Violence continued during the delegation’s stay in the country, with Assad’s forces renewing attacks on rebel-held Aleppo. Baroness Cox acknowledged accusations that Assad’s forces had employed chemical weapons, but said “war is horrible” and that atrocities had occurred on both sides.
New Bishop of Gibraltar is told: ‘This is not a promotion’
Cardinal Vincent Nichols has ordained the new Bishop of Gibraltar, advising him that the position “is not a promotion, but a new step on the pathway of holiness, given for God’s own purpose”.
In a homily in St Paul’s Cathedral in Mdina, Malta, where he ordained Bishop Carmelo Zammit, Cardinal Nichols said: “Governance in the name of Jesus has no trace of the patterns of this world’s ways – ‘lording it over them’ ”. Rather, he said, it was “a call to serve”.
“In my humble experience, ordination as a bishop brings with it a more radical change than even the change wrought by ordination as a priest,” he said.
Bishop Zammit, 66, replaces Bishop Ralph Heskett, who was named Bishop of Hallam in 2014. Bishop Heskett and Archbishop Charles Scicluna of Malta acted as co-consecrators.
Cardinal Nichols said that Gibraltar was, “in many ways, a microcosm of Europe”. “To be bishop of such a place is, I believe, a privilege and a challenge,” he said. Gibraltar is a British Overseas Territory.
Most of its 30,000 residents are Catholic.
Archbishop hails ties to Britain
Archbishop Charles Scicluna of Malta celebrated Mass in Westminster Cathedral to mark Malta Day UK on September 3.
The day commemorates the 1565 Great Siege of Malta, when the Knights Hospitaller and 400 Maltese held off an attack by the Ottoman Empire.
In his homily, Archbishop Scicluna hailed Malta’s close ties with Britain. This “important relationship” is “so beneficial to our people,” he said.
Cardinal: give ex-convicts a chance in jobs market
Criminals should not have to declare if they have spent time in prison when they first apply for a job, Cardinal Vincent Nichols has said.
Questions about serious convictions should be dropped from early box-ticking phases of any job application, the Archbishop of Westminster told a conference for prison chaplains.
He said a “ban on the box” would give ex-prisoners a chance to explain their behaviour at a later stage of the job-selection process.

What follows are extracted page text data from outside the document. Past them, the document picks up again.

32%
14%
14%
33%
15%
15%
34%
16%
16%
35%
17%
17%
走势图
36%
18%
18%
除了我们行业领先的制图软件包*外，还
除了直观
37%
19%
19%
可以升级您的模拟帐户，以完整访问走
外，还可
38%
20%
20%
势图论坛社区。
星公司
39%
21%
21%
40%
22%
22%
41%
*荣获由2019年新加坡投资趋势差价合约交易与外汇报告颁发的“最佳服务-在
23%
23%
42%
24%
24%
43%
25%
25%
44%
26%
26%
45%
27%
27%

This would be fairer to them and might also increase their chances of obtaining employment needed for them to stop relapsing into crime, he argued.
“We know that for people leaving prison, one of the most important aspects of rebuilding their life is finding stable employment,” he told the meeting at St Mary’s University.
“But for at least two years after their release they must disclose their sentence on initial application forms for employment,” he said. “Every day people are instantly written off just because they have ticked that box.” He said he knew of one man who, during his time in jail for a serious crimes, worked so hard that he achieved a post-graduate degree.
“Upon release he was determined to use his skills for the benefit of others,” Cardinal Nichols said. “Yet three years on and despite many applications, he has not had even a single interview. He has not been able to tell his story. It is hard to envisage the crushing disappointment of someone who has worked hard to move away from crime and learn new skills, only to be rejected for job after job and never even given the opportunity to explain how he or she has changed since being convicted years before. That … deprives employers of potentially excellent workers.”